- [Brief 1] In the statement on the EU financial transaction tax, translate this sentence into Spanish: "Estonia’s withdrawal shows the whole FTT project could be at risk if no progress is made soon."
- [Brief 2] According to the statement on the EU financial transaction tax, how much climate finance per year have developed countries committed to mobilizing by 2020?

(Beginning of Source document)

Oxfam’s EU policy advisor on the Financial Transaction Tax, Javier Pereira, said:
“EU member states have missed the opportunity to agree on the design of an EU FTT and use it to broker a better climate deal for the whole world. With a lack of sufficient support for poor and vulnerable communities being a major obstacle to a successful agreement in Paris, this week would have been an ideal time to announce the FTT as a new source of climate finance.
“Estonia’s withdrawal shows the whole FTT project could be at risk if no progress is made soon. In their continuing negotiations, EU member states have to make sure the FTT will be a force for good in society. The tax revenue needs to be allocated to tackling poverty and inequality at home and abroad, and to addressing climate change."
- A leaked room document from yesterday’s meeting of the finance ministers shows that no real progress has been made since last time and that three key areas remain open: whether to tax derivatives linked to government debt, the territoriality of the tax for shares and a potential exception for market-makers dealing with shares.
- With Estonia having withdrawn from the enhanced cooperation procedure, 10 eurozone countries will not continue discussions: Austria, Belgium, Estonia, France, Germany, Greece, Italy, Portugal, Slovakia, Slovenia and Spain.
- Oxfam, together with active citizens around the world, calls for using FTT revenue to help the poorest. The Million Strong petition, a worldwide movement that collected over one million signatures in support of a small tax on banking transactions, calls for revenues raised by the tax to fight European and world poverty, fund health and education services in developing countries, fight youth unemployment and help vulnerable communities adapt to climate change. Signatories include tens of thousands of citizens from Germany, France, Spain and the UK. An ambitious FTT is also supported by many thousand economists, MEPs and high-profile public figures such as Bill Gates.
- Developed countries have committed to mobilizing $100 billion in climate finance per year by 2020 to support climate adaptation and mitigation in developing countries. Financial needs are much larger, and public finance for adaptation will need to be scaled up after 2020. The new financial announcements made ahead of the Paris climate talks are welcome, but still leave the poorest and most vulnerable countries in the cold, with only $5bn and $8bn in adaptation grants being committed by 2020.

(End of Source document)
(Beginning of Records provided)

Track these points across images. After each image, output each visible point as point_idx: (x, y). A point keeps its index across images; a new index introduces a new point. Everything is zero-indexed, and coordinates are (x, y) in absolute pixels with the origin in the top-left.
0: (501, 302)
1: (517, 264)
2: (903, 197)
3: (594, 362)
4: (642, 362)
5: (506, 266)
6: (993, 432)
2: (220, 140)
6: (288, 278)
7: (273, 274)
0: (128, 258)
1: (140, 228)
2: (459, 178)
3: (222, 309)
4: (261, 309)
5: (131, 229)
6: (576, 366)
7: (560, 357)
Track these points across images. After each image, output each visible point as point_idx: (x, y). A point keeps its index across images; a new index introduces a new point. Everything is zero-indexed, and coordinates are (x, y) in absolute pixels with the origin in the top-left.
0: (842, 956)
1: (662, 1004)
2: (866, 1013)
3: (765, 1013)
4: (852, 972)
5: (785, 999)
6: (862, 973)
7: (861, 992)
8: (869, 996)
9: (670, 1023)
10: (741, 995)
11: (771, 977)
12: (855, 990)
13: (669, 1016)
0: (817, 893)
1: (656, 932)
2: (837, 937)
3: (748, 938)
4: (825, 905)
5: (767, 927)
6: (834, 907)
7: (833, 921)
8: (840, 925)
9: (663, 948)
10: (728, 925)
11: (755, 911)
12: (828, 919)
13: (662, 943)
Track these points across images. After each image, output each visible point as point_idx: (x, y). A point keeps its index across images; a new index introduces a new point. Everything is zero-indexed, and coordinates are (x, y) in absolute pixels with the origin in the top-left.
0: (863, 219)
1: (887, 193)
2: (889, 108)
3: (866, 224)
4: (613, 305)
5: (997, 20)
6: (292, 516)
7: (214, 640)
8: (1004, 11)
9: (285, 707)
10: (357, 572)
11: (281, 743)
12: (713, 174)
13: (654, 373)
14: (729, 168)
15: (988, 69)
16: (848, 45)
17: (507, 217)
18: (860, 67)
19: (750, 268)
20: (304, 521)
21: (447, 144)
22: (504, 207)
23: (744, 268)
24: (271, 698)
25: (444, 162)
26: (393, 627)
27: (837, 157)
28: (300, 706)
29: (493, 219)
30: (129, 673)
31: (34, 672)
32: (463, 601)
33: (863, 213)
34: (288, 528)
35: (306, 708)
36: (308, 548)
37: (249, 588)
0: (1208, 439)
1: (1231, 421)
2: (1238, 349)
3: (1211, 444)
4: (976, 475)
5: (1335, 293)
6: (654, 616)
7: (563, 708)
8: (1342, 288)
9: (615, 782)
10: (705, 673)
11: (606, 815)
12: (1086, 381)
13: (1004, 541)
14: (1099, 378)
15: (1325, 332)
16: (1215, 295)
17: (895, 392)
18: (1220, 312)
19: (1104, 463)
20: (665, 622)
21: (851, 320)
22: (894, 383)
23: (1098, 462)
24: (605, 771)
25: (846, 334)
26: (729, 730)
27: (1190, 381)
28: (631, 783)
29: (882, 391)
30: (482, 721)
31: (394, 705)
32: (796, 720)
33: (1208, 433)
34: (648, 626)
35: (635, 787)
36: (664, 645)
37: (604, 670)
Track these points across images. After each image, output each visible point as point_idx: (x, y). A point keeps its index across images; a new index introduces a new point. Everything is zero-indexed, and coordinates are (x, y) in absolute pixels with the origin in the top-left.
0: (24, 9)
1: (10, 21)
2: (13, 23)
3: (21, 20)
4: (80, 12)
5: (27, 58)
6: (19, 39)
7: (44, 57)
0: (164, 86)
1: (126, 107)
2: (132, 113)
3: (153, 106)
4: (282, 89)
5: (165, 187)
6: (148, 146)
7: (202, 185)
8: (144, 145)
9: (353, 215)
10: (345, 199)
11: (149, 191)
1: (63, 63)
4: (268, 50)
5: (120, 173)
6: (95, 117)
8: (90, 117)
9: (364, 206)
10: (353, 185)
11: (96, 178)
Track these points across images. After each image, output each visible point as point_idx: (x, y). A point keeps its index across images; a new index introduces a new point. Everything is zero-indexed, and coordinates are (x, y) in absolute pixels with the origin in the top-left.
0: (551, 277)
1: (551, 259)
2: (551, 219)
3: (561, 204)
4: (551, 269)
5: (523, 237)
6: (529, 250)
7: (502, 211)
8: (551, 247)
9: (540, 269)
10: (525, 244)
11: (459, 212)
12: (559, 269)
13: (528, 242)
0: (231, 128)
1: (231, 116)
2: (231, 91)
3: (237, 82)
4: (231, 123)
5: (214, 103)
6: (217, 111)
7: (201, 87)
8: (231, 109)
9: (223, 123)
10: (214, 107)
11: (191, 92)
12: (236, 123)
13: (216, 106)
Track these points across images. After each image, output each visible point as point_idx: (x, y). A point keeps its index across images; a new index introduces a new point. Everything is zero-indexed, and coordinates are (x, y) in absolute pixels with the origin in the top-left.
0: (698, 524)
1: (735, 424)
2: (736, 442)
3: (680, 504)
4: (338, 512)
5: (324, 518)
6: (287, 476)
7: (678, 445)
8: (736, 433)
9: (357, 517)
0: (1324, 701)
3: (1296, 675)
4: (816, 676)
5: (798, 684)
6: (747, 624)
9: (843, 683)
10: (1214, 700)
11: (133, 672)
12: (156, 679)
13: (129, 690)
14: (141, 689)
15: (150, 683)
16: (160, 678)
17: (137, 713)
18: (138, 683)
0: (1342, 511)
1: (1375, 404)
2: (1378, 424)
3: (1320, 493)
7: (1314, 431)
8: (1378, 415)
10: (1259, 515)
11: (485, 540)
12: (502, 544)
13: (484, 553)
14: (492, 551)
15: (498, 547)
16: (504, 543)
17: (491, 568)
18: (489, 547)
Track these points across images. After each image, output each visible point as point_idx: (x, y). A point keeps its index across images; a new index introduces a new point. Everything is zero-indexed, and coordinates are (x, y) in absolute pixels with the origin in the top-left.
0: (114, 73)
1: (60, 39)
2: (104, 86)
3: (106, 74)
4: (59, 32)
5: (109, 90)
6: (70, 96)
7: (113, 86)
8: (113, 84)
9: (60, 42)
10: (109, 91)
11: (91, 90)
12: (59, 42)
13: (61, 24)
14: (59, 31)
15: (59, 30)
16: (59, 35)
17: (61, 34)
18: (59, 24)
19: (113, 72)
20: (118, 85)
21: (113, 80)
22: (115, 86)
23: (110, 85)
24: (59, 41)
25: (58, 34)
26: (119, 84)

(End of Records provided)

- [Expected answer 1] La retirada de Estonia demuestra que todo el proyecto del FTT podría estar en peligro si no se avanza pronto.

- [Expected answer 2] $100 billion per year.